---- DATA

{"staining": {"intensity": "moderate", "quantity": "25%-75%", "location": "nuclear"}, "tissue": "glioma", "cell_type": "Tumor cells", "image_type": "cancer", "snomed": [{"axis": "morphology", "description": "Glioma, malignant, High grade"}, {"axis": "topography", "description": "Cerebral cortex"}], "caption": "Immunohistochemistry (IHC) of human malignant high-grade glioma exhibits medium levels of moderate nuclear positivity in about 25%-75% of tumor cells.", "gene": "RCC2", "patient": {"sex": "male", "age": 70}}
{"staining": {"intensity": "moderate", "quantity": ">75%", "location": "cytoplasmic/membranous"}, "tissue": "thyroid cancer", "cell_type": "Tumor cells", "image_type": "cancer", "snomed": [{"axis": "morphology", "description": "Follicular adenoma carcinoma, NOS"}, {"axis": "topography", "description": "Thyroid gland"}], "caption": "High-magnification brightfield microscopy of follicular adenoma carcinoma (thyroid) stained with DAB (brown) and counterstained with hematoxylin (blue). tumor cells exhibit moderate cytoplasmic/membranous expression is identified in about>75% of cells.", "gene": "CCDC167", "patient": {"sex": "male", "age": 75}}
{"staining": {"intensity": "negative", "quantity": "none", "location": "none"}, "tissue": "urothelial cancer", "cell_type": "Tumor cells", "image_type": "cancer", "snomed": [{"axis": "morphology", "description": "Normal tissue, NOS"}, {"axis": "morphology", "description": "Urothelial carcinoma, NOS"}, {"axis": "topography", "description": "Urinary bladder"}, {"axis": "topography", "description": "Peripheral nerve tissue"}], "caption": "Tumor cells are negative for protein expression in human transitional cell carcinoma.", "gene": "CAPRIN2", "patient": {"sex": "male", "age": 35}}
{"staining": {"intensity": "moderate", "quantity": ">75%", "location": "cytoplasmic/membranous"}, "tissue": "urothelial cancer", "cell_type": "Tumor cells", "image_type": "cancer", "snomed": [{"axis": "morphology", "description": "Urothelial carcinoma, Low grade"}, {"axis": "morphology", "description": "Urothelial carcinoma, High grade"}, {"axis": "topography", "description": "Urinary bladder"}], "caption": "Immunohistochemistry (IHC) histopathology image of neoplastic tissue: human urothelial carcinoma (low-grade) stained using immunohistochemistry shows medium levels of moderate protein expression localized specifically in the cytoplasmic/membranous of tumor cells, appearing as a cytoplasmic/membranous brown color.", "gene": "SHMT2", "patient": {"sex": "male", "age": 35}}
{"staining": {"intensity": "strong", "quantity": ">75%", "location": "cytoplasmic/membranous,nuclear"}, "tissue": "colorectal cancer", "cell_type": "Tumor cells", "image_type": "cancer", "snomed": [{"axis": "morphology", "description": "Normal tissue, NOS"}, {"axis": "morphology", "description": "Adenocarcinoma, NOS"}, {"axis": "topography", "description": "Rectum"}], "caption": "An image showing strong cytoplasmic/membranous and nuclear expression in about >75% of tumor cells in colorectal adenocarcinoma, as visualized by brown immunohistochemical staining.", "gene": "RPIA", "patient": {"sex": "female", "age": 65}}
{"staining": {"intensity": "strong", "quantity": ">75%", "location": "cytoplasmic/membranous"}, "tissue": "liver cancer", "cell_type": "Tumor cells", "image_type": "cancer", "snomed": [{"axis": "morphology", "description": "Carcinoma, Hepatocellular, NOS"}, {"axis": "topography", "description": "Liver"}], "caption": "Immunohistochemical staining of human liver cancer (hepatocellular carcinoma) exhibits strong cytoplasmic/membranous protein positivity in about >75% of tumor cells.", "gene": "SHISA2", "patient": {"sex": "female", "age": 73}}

--------

§ TASK: Write out exactly the lines from the beginning of the material above through the line with "brightfield microscopy of", including both and omitting all others.

§ SOLUTION TO THIS PROBLEM:
{"staining": {"intensity": "moderate", "quantity": "25%-75%", "location": "nuclear"}, "tissue": "glioma", "cell_type": "Tumor cells", "image_type": "cancer", "snomed": [{"axis": "morphology", "description": "Glioma, malignant, High grade"}, {"axis": "topography", "description": "Cerebral cortex"}], "caption": "Immunohistochemistry (IHC) of human malignant high-grade glioma exhibits medium levels of moderate nuclear positivity in about 25%-75% of tumor cells.", "gene": "RCC2", "patient": {"sex": "male", "age": 70}}
{"staining": {"intensity": "moderate", "quantity": ">75%", "location": "cytoplasmic/membranous"}, "tissue": "thyroid cancer", "cell_type": "Tumor cells", "image_type": "cancer", "snomed": [{"axis": "morphology", "description": "Follicular adenoma carcinoma, NOS"}, {"axis": "topography", "description": "Thyroid gland"}], "caption": "High-magnification brightfield microscopy of follicular adenoma carcinoma (thyroid) stained with DAB (brown) and counterstained with hematoxylin (blue). tumor cells exhibit moderate cytoplasmic/membranous expression is identified in about>75% of cells.", "gene": "CCDC167", "patient": {"sex": "male", "age": 75}}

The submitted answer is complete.